Se mantienen unidos porque las circunstancias lo hacen tolerable, se mantienen ocupados criando hijos, trabajando, realizando proyectos que mantienen la ilusión de una unión que, en realidad, se está desgastando.

El problema es que es muy frecuente que la pareja no quiera reconocer la crisis y la disimule, hasta para ellos mismos, en la rutina y las ocupaciones.

De ese modo, los conflictos, los desencuentros se van pasando hacia adelante sin enfrentarse.

Cuando los hijos se van, cuando llega la jubilación, cuando vuelve la calma y solo queda verse frente a frente, muchas relaciones se quiebran en mil pedazos porque ya no hay nada que las sostenga. Cada uno de los miembros de la pareja se desconoce. Ni siquiera se toleran en muchos casos. Es muy frecuente escuchar lo "molestos" que son los hombres en casa cuando terminan con su etapa laboral activa. Sin embargo, esta debiera ser una de las etapas más felices e íntimas de la relación. Es el momento de descansar juntos y disfrutar.

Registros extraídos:

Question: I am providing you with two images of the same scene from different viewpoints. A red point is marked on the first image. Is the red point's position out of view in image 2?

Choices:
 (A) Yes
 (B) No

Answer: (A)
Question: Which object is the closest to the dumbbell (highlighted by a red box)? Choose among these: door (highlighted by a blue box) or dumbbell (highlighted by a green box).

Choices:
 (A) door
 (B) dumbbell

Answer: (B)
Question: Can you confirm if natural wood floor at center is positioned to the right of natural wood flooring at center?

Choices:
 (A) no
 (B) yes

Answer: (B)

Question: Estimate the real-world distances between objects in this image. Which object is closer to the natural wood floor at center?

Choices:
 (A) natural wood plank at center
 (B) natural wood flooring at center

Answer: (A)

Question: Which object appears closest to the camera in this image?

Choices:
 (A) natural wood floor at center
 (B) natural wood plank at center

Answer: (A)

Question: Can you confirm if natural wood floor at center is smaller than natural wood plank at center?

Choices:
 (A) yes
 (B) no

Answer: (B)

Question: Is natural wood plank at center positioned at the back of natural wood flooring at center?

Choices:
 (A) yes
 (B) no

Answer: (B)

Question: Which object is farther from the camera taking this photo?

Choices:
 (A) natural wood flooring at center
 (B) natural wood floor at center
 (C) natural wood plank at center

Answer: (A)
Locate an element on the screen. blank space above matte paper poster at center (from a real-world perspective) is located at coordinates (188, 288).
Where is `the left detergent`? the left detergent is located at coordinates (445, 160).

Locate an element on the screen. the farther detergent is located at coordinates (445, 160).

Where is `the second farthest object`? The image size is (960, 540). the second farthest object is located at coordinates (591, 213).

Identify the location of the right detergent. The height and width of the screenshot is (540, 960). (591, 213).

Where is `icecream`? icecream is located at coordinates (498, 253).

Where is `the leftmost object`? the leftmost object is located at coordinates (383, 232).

Problema 1. Edita el texto sobre la crisis de pareja en todo lo que va desde "Cuando los hijos" hasta "juntos y disfrutar.", sustituyendo "la jubilación" por "el retiro".
Problema 2. Según el texto sobre la crisis de pareja, ¿con qué actividades se mantienen ocupados los miembros de la pareja?
Los registros no hacen falta para resolver nada de esto.

Respuesta 1.
Cuando los hijos se van, cuando llega el retiro, cuando vuelve la calma y solo queda verse frente a frente, muchas relaciones se quiebran en mil pedazos porque ya no hay nada que las sostenga. Cada uno de los miembros de la pareja se desconoce. Ni siquiera se toleran en muchos casos. Es muy frecuente escuchar lo "molestos" que son los hombres en casa cuando terminan con su etapa laboral activa. Sin embargo, esta debiera ser una de las etapas más felices e íntimas de la relación. Es el momento de descansar juntos y disfrutar.

Respuesta 2.
- Criando hijos
- Trabajando
- Realizando proyectos